*REQUIREMENT A*: Return, unchanged, the lines of the entries below from the line containing "# Vision statement: what" through the final line of the entries, including both of those lines. Omit the pictures from your reply.

*TEXT SHOWN*:
= Beginning of Section =

The Great Unraveling
We live in a time of huge change and contested stories. It is a time when even the most basic, taken-for-granted systems of organization seem to be dissolving. All of this is particularly true for those Protestant denominations into which many of us were born and to which many of those reading these words have given their life and leadership. These denominations and their churches, as we have known them, are effectively finished! They must now enter a time of being fundamentally remade.
A great hollowing out is underway that can’t be stopped but is still not believed. Just as Western nations have experienced a hollowing out of their industrial heartlands so the Protestant denominations (See, George Packer, The Unwinding: An Inner History of the New America). Packer describes how generations of people in the industrial heartlands would continue. They expected some change requiring adjustments, even tough moments of passage. But beneath all that sense that change was effecting them in ways beyond their control was an unshakeable sense that their basic ways of life would still be there and available to future generations as it had for them. Yet, in what must have seemed like the blink of an eye it was all gone! Their way of life was upended forever. This is what is now happening to Protestant churches.
In one way there is nothing surprising about all of this. Most people in church leadership feel the unraveling but continue to quietly work faithfully and hard at their roles in the hope that, perhaps, something is going to come along to change things for the better. These are good and honorable leaders working within systems that are imbued with deep and precious traditions. Over the last fifteen years I have worked with many such leaders and have great respect for their love and courage. I have watched the ways many of these leaders have initiated a multiplicity of initiatives to re-form, re-structure, re-organize and remake their churches. Over the last several years there has developed a new awareness that these efforts are not working, something has shifted and these denominations are moving past the place where they can be fixed with all the normal methods and tactics.

= End of Section =

*EXCERPTED RECORDS*:
= Beginning of Section =

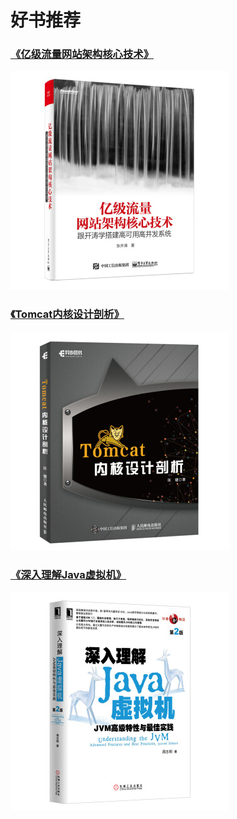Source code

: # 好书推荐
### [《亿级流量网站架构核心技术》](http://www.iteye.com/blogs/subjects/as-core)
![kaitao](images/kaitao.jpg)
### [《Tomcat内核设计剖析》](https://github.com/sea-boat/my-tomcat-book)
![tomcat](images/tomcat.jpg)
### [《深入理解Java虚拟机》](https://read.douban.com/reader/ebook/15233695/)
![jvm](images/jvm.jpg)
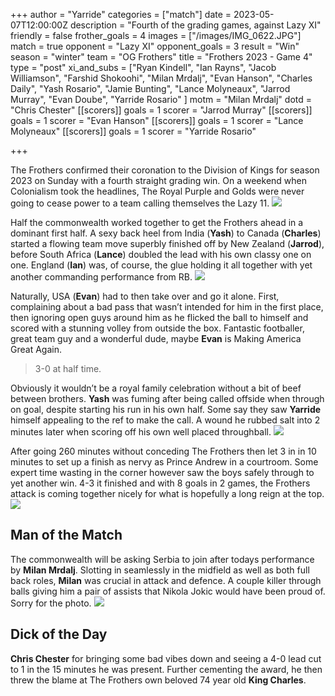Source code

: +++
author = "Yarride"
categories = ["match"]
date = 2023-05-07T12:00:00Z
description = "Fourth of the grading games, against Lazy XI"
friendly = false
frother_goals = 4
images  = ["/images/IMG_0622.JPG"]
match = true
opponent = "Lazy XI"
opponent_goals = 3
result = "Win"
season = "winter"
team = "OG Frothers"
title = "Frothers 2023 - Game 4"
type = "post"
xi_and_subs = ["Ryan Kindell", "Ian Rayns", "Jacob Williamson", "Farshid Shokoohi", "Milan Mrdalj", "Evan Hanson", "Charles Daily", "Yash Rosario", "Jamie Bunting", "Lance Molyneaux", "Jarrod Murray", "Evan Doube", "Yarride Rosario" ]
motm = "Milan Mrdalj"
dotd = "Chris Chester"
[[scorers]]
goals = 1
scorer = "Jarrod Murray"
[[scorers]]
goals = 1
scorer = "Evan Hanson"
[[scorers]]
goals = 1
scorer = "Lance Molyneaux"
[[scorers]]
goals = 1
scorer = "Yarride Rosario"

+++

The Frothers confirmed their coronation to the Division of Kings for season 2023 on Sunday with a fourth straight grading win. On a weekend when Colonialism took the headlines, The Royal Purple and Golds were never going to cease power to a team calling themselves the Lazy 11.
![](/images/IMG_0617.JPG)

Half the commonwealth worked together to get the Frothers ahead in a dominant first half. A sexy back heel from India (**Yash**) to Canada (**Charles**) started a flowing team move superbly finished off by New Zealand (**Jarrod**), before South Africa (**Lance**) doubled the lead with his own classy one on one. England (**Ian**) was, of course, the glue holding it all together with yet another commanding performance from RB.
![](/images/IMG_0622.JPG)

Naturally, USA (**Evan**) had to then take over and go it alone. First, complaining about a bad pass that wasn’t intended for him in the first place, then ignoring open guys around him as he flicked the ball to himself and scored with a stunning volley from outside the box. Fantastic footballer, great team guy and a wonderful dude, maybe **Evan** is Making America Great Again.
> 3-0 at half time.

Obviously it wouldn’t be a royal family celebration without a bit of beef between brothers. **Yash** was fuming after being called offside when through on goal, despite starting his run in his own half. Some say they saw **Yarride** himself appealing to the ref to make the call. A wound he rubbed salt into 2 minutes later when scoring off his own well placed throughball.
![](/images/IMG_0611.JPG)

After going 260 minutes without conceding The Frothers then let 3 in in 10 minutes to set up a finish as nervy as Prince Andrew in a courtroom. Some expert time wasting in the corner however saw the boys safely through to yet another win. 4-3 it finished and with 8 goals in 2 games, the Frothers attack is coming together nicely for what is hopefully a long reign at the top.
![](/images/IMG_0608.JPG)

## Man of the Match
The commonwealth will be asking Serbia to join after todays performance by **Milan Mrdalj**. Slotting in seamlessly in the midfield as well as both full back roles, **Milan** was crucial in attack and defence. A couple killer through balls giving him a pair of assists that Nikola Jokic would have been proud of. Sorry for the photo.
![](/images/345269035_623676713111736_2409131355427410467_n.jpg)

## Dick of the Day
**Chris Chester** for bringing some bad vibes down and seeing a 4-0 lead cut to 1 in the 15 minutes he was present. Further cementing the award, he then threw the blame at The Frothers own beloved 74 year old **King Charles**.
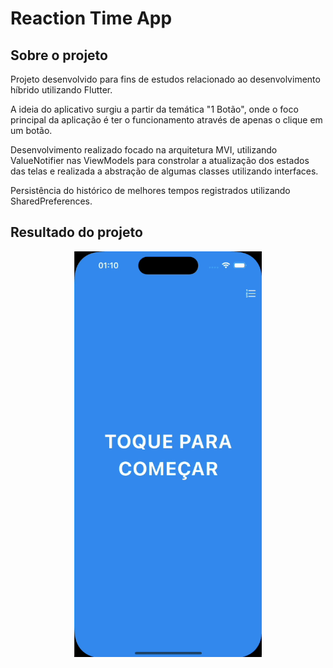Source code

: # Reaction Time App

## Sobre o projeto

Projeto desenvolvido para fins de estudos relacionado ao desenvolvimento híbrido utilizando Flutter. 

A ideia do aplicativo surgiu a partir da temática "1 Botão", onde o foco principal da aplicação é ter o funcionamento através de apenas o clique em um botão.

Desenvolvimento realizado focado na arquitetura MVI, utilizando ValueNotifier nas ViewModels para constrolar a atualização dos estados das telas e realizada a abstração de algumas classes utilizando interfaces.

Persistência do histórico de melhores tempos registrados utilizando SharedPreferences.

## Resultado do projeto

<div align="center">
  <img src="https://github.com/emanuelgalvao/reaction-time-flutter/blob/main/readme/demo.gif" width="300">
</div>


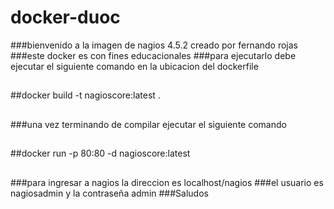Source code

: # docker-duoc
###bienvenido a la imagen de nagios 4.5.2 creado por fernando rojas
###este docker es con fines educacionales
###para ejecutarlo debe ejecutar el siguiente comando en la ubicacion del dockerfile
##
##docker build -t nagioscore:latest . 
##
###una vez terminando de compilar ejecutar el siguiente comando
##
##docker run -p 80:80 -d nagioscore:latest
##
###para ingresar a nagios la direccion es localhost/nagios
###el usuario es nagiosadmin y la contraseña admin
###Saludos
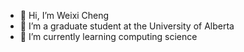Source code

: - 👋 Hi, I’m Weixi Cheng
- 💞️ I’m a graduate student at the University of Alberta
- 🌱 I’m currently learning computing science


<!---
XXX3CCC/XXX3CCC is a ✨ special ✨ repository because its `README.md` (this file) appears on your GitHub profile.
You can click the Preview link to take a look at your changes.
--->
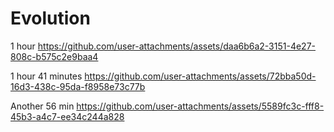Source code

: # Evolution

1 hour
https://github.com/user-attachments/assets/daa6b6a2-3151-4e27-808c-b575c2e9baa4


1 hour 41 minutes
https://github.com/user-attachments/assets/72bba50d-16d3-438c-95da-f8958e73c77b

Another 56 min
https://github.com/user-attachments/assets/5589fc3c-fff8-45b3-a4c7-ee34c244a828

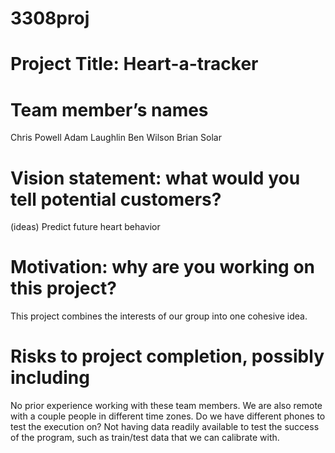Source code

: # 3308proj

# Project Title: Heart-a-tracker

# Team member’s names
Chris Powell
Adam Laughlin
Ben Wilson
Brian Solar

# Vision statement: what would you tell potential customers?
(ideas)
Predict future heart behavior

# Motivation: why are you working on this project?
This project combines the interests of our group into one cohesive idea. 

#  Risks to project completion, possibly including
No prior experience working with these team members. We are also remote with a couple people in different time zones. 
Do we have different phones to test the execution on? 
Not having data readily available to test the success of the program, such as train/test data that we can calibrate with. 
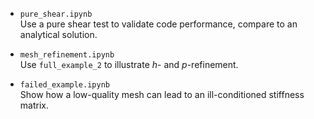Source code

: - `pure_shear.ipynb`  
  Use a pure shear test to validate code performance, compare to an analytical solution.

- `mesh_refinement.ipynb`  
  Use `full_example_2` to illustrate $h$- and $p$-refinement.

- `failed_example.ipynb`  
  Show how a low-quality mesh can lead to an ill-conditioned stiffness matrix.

= End of Section =

*REQUIREMENT B*: According to the essay on the unraveling of Protestant denominations, for how many years has the writer worked with church leaders?

*EXERCISE RESPONSE A*:
# Vision statement: what would you tell potential customers?
(ideas)
Predict future heart behavior

# Motivation: why are you working on this project?
This project combines the interests of our group into one cohesive idea. 

#  Risks to project completion, possibly including
No prior experience working with these team members. We are also remote with a couple people in different time zones. 
Do we have different phones to test the execution on? 
Not having data readily available to test the success of the program, such as train/test data that we can calibrate with. 
Source code

: - `pure_shear.ipynb`  
  Use a pure shear test to validate code performance, compare to an analytical solution.

- `mesh_refinement.ipynb`  
  Use `full_example_2` to illustrate $h$- and $p$-refinement.

- `failed_example.ipynb`  
  Show how a low-quality mesh can lead to an ill-conditioned stiffness matrix.

*EXERCISE RESPONSE B*: Fifteen years.